╔══

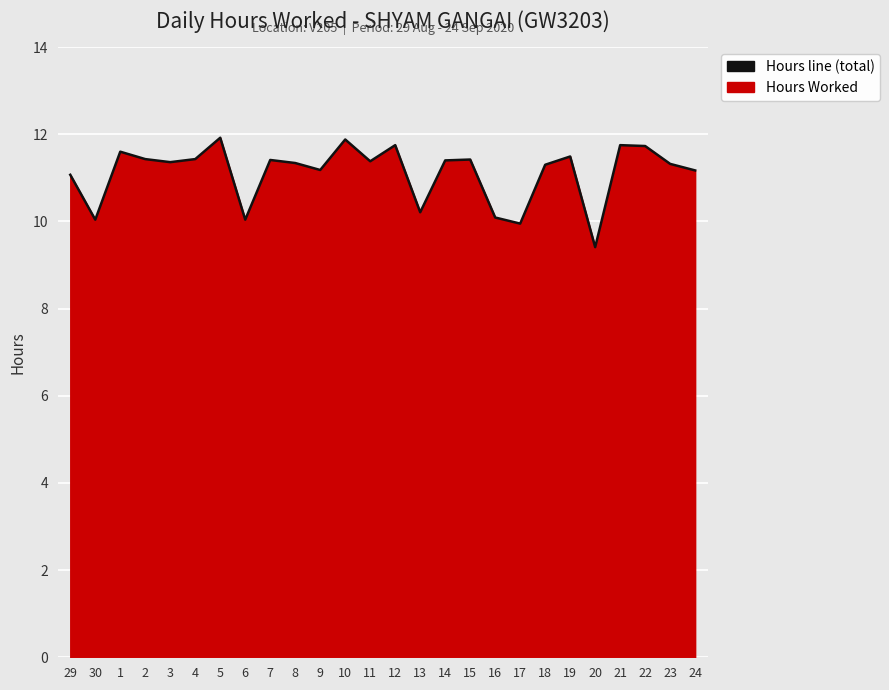

What is the maximum value shown in the chart?

11.9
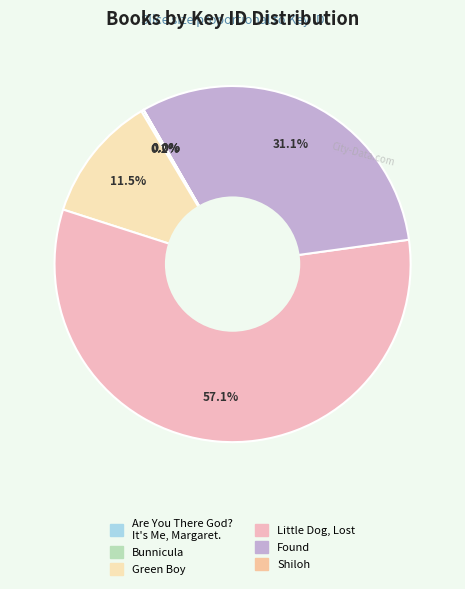

Do Shiloh and Bunnicula together represent more than half of the pie?

No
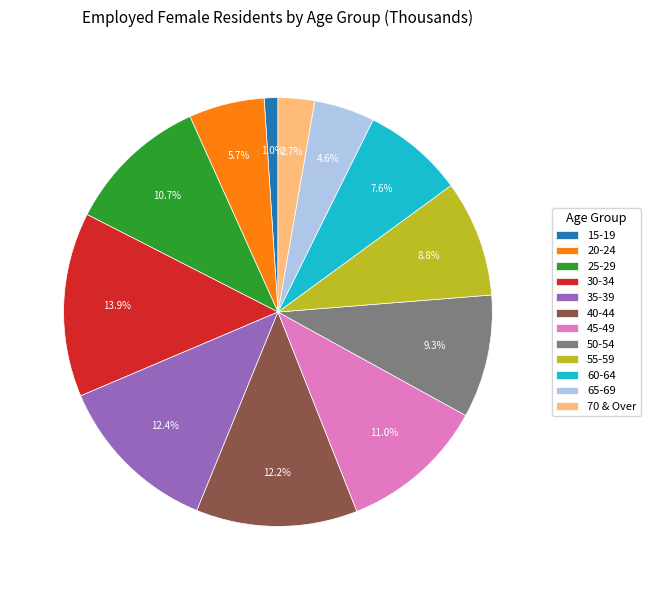

Do 15-19 and 25-29 together represent more than half of the pie?

No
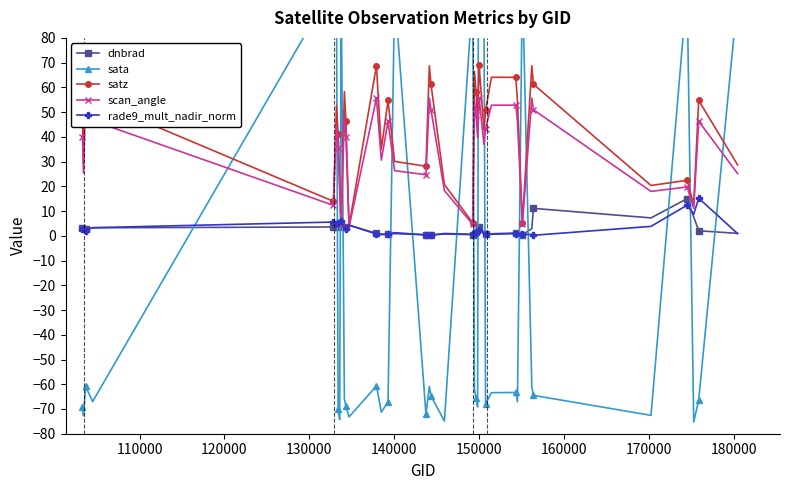

What is the value of the scan_angle point at the 38th from the left?

25.2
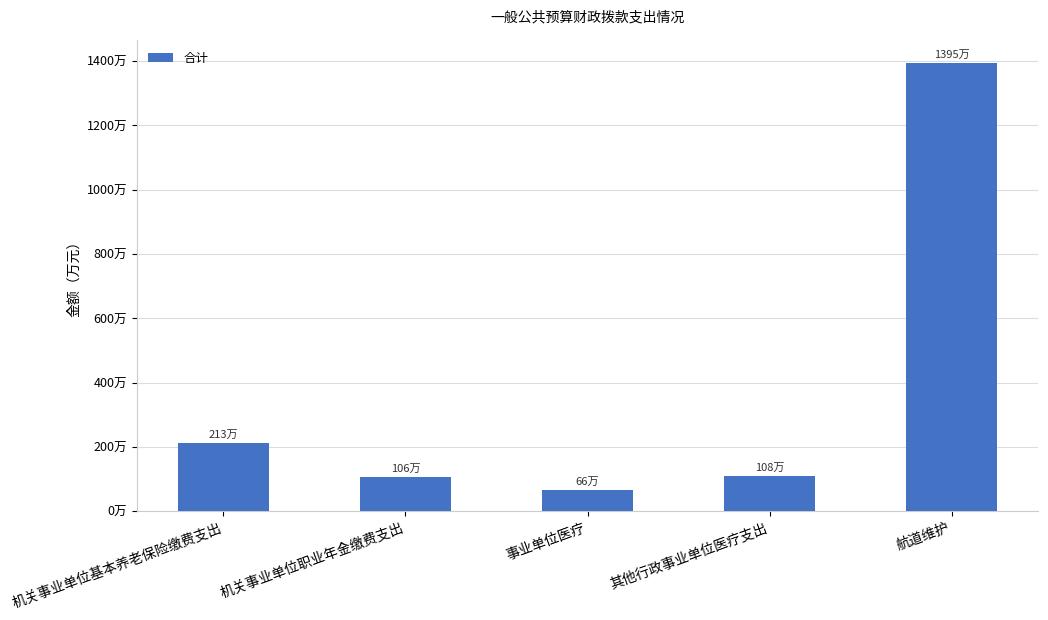

Approximately how many times larger is the value at 其他行政事业单位医疗支出 compared to 航道维护?

0.1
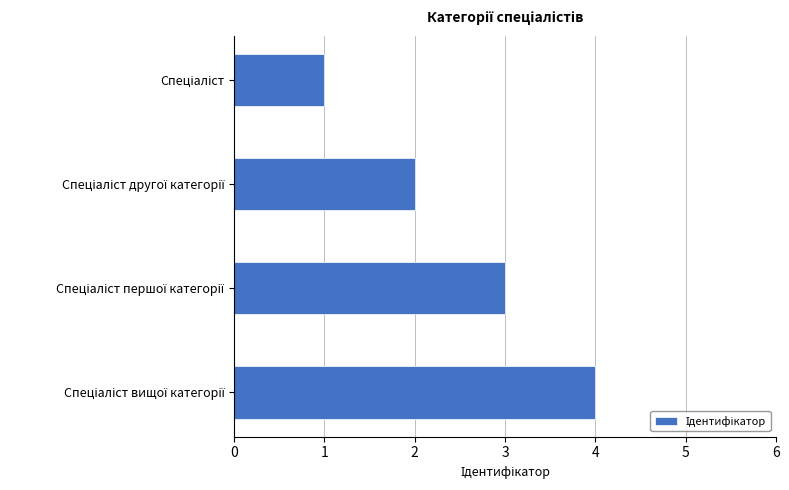

What is the difference between the maximum and minimum values?

3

╚══

## [Task brief]
Reproduce the records word for word, starting at the line that contains "What is the value" and running through the final line of the records, including both ends. Leave the pictures out of your copy.

## [Output below]
What is the value of the scan_angle point at the 38th from the left?

25.2

Approximately how many times larger is the value at 其他行政事业单位医疗支出 compared to 航道维护?

0.1

What is the difference between the maximum and minimum values?

3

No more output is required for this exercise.